**INFORMATION SUPPLIED**
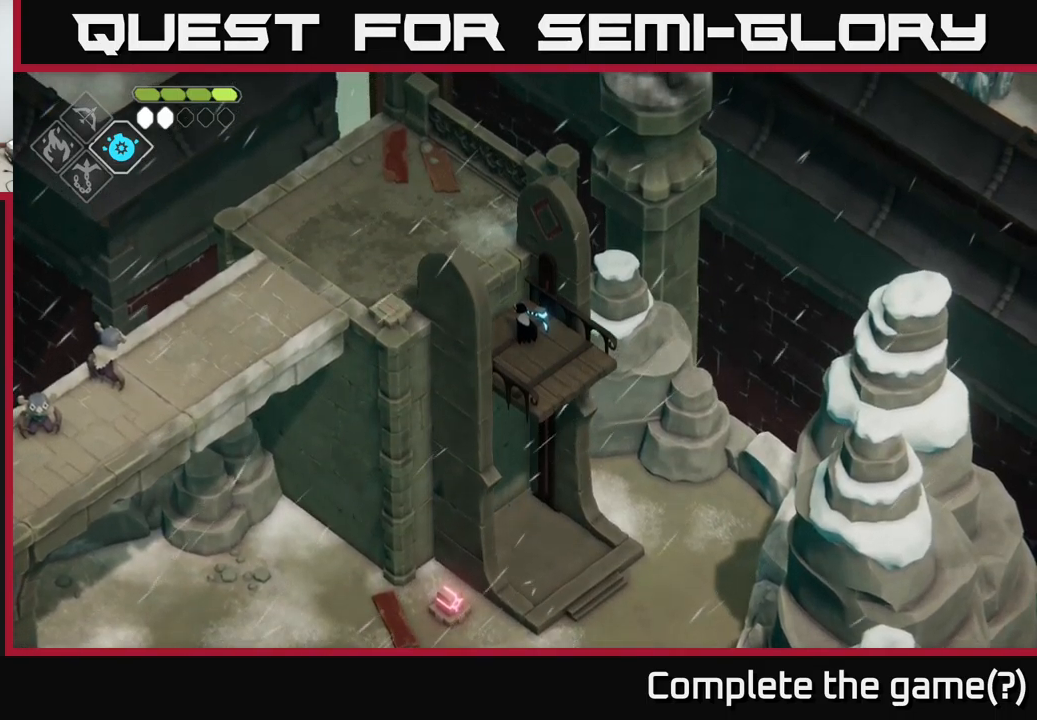
{"buttons": [], "left_stick": "up-left", "right_stick": "center", "events": [[184, "left_stick", "up-left"], [350, "A", "down"], [500, "A", "up"]]}
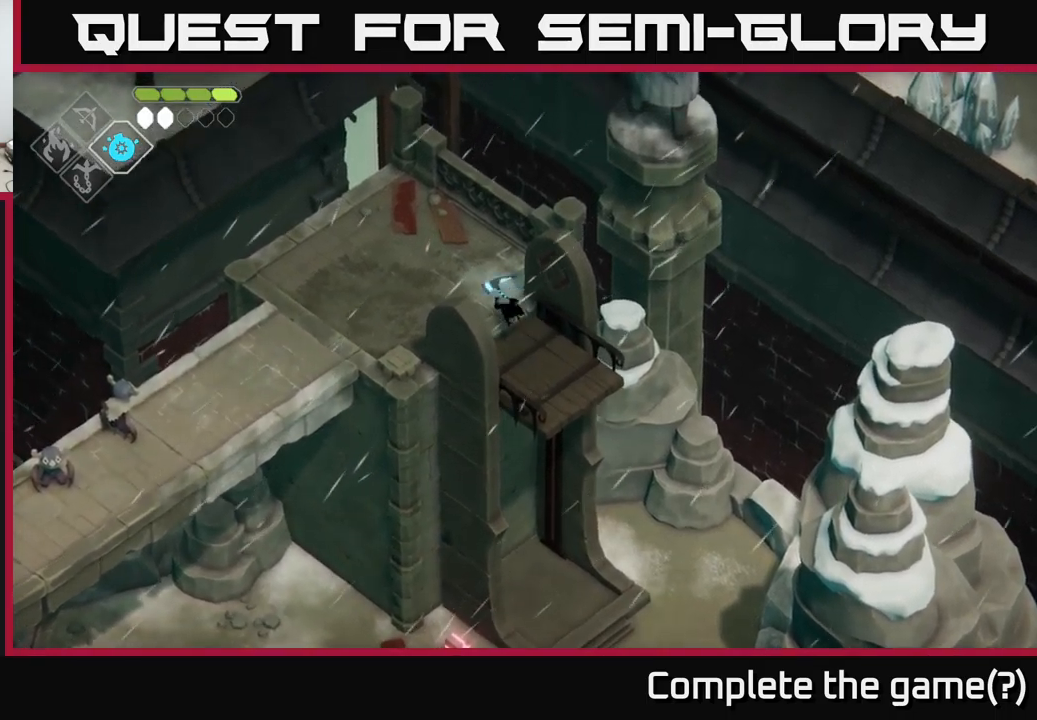
{"buttons": ["B", "L2"], "left_stick": "down-left", "right_stick": "center", "events": [[134, "L2", "down"], [150, "left_stick", "down-left"], [167, "B", "down"]]}
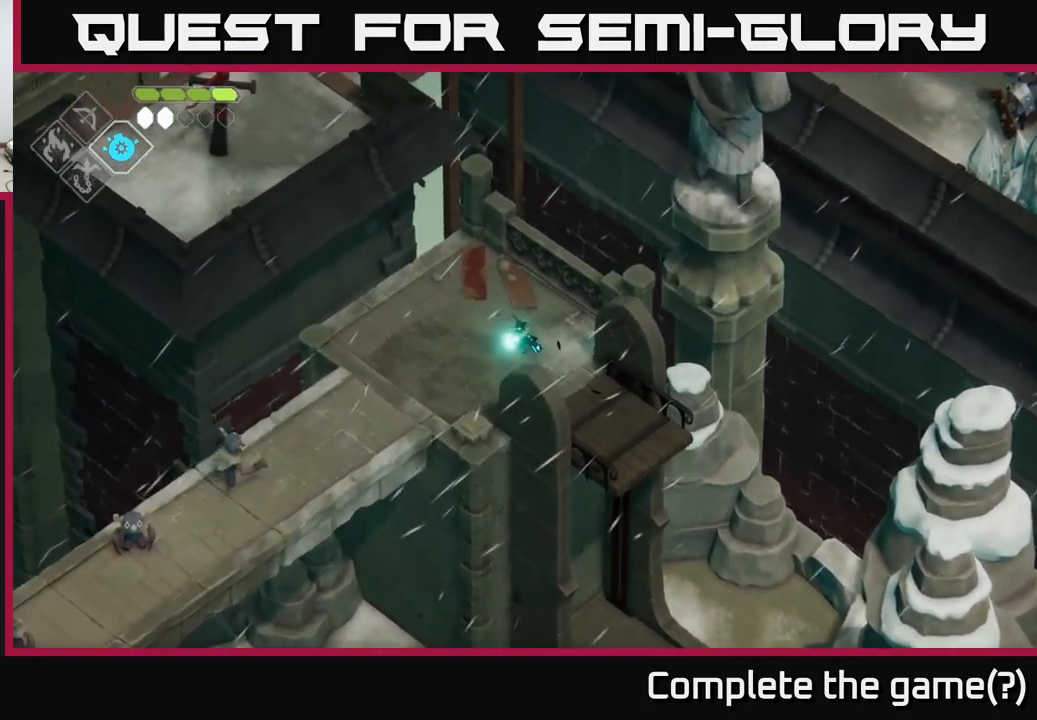
{"buttons": ["B", "L2"], "left_stick": "down-left", "right_stick": "center", "events": []}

**WORK TASK**
Apart from the pictures, every line above must be printed exactly.

**TASK SOLUTION**
{"buttons": [], "left_stick": "up-left", "right_stick": "center", "events": [[184, "left_stick", "up-left"], [350, "A", "down"], [500, "A", "up"]]}
{"buttons": ["B", "L2"], "left_stick": "down-left", "right_stick": "center", "events": [[134, "L2", "down"], [150, "left_stick", "down-left"], [167, "B", "down"]]}
{"buttons": ["B", "L2"], "left_stick": "down-left", "right_stick": "center", "events": []}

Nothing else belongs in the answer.